There exist a serious concern of whether possible futures of science can be estimated at all. The main argument against such a possibility stems from the idea that important scientific results involve conceptual innovations that cannot be predicted: if we could predict those conceptual innovations, we would already have the new conceptual apparatus (McIntyre 2007, Finocchiaro 1973) – otherwise we are not even able to formulate what, exactly, we are predicting. For example, if someone predicted, in 1901, that the general theory of relativity will be formulated, that person would have known the Einstein field equations. Otherwise the person could not have specified in necessary detail what it is that will be formulated. And if the person already knew the field equations, the equations would no longer need a formulation.
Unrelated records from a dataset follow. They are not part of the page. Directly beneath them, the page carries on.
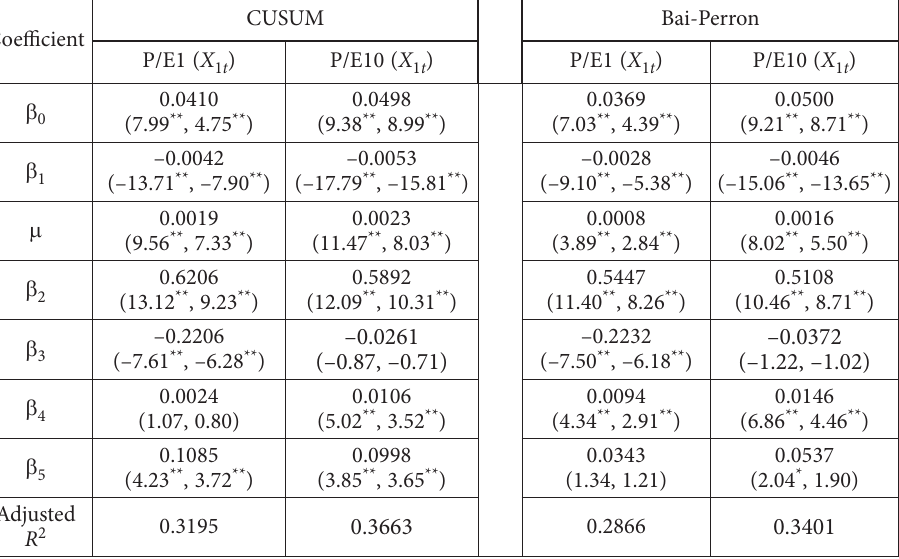
Table 4. Regression results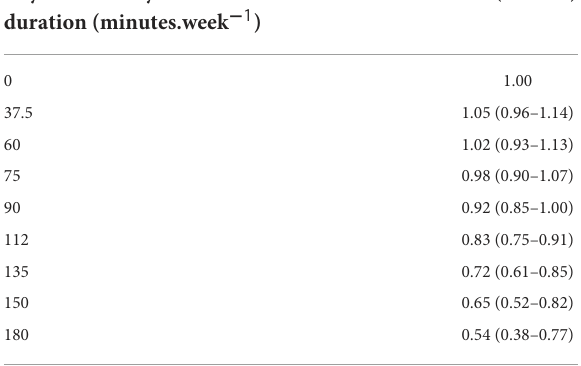
TABLE 2 The does-response analysis of physical activity duration and the risk of postpartum depression.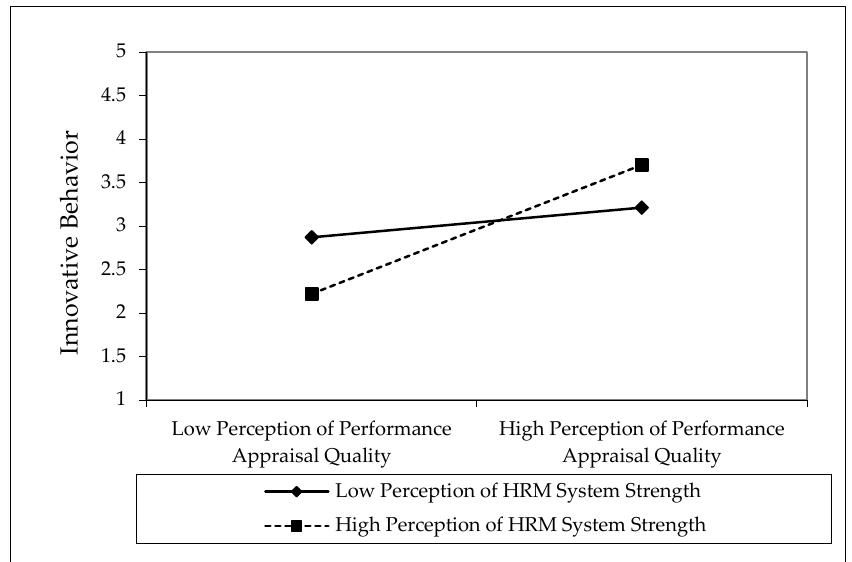
Figure 5. Interaction effect of perceptions of HRM system strength on perceptions of performance appraisal quality and innovative behavior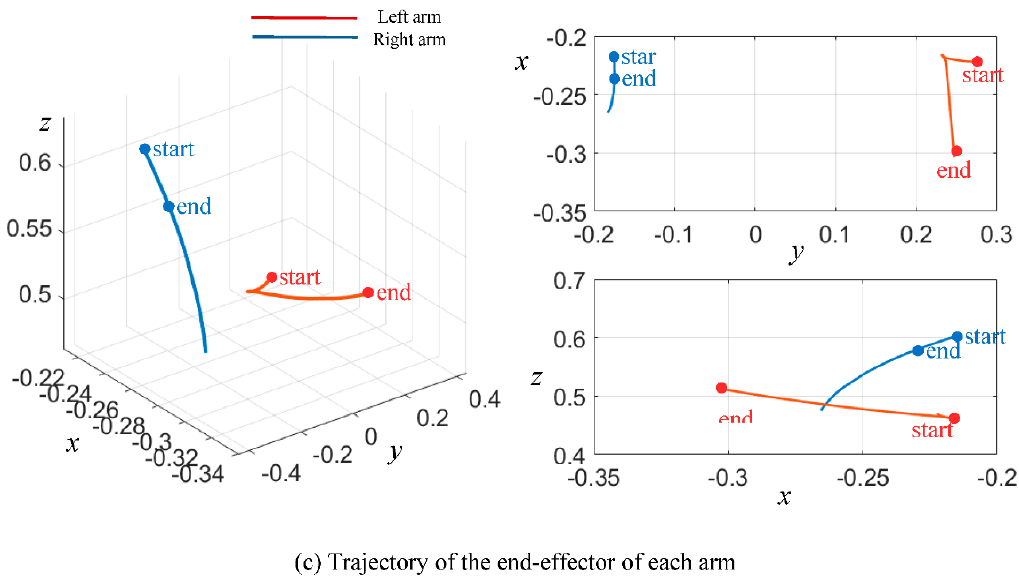
Figure 12. Experiment to assess the ability of the dual-arm system to avoid self-collision when the left and right arms had di ff erent targets. ( a ) Two arms of the dual-arm robot have di ff erent targets; The experiments are illustrated in two views; ( b ) Velocity profile of the end-e ff ector of each arm; ( c ) Trajectory of the end-e ff ector of each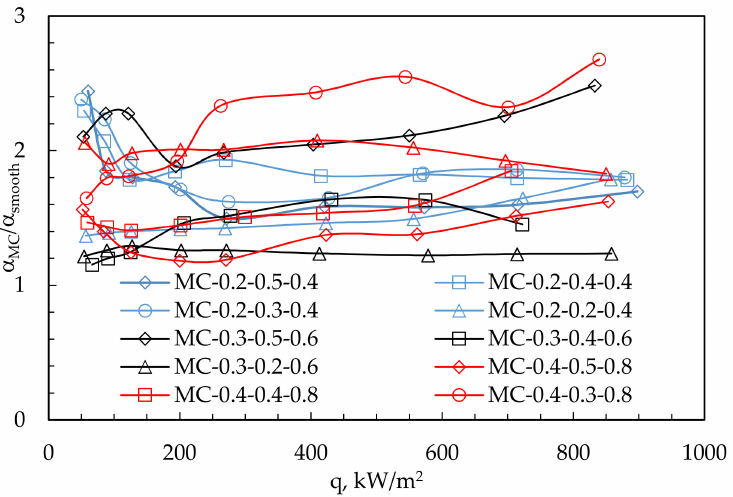
Figure 8. Heat transfer coefficient enhancement in nondimensional form for MC surfaces below the CHF for plain and smooth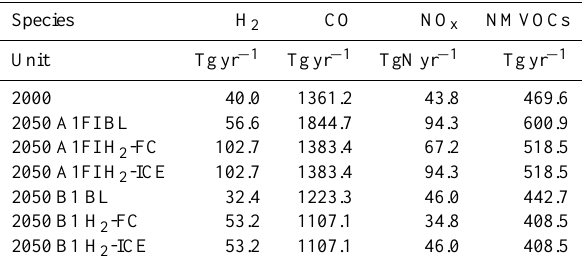
Table 1. Annual mean global emissions of key species for the sce- narios developed for this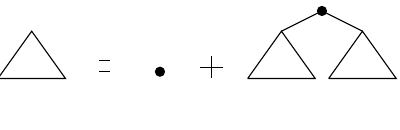
Fig. 1: Complete binary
In my view, this argument can be seen both as a conceptual puzzle (even as a “paradox”) and as an insight on the role of science in our attempts to understand the reality and our place in it. In this post, I will discus the latter perspective. My (initial) diagnosis of the argument proceeds by reducing it to a more general problem that concerns science as a source of knowledge in future estimations.
The problem is that science itself is a source of knowledge that is used in estimates of the future. The use of science as a source of knowledge is based on the assumption that it is a trustworthy and well-organized epistemological practice. However, the whole point of estimating the future of science depends on the view that science will change in the future. This means that in order for there to be estimations of possible futures of science we need to assume both (i) that our science is well-organized and has achieved trustworthy results, and (ii) that there could be a science which achieves different results and/or is organized differently from the present science.
Of course, every science-based estimate is subject to uncertainty and possible improvement and therefore the assumption (i) does not generate any novel philosophical issues. In the ordinary estimation-tasks, the only thing that we can do is to assume that the present science is good enough or wait for more decisive results. However, estimating futures of science (EFS) is not that kind of ordinary estimation-task. The difference is that, in EFS, we are explicitly concerned with the possibility of there being a different science. We cannot just bypass the possibility of a different science as a fact of our fallibilistic life because that possibility is the very subject we are interested in. This makes the combination of (i) and (ii) more paradoxical in EFS than in ordinary estimation-tasks.
How to solve this paradox is one of the main themes that I will discuss in this blog. It is too wide a topic to be discussed in a single post. However, I would suggest (being biased by a background in philosophy of science) that the the way out from the paradox is to analyze theories of science (i.e. theories that describe how science works, not scientific theories themselves) and compare their relative merits in foresight activities. Theories of science are no less fallible than science itself and therefore we cannot choose one of the theories as “the truth” and use it to guide our estimations. Therefore, we need to study (i) to what extent a given theory of science allows us to estimate the future of science, and (ii) what kinds of futures are possible according to the theories. On the basis of (i) and (ii) we can critically analyze different scenarios concerning the future of science with respect to their contents and coherence.
Finnocchiaro, Maurice A (1973). History of Science as Explanation. Wayne State University Press.
MacIntyre, Alasdair (2007). After Virtue. A Study of Moral Theory. Third edition. University of Notre Dame Press. 2007.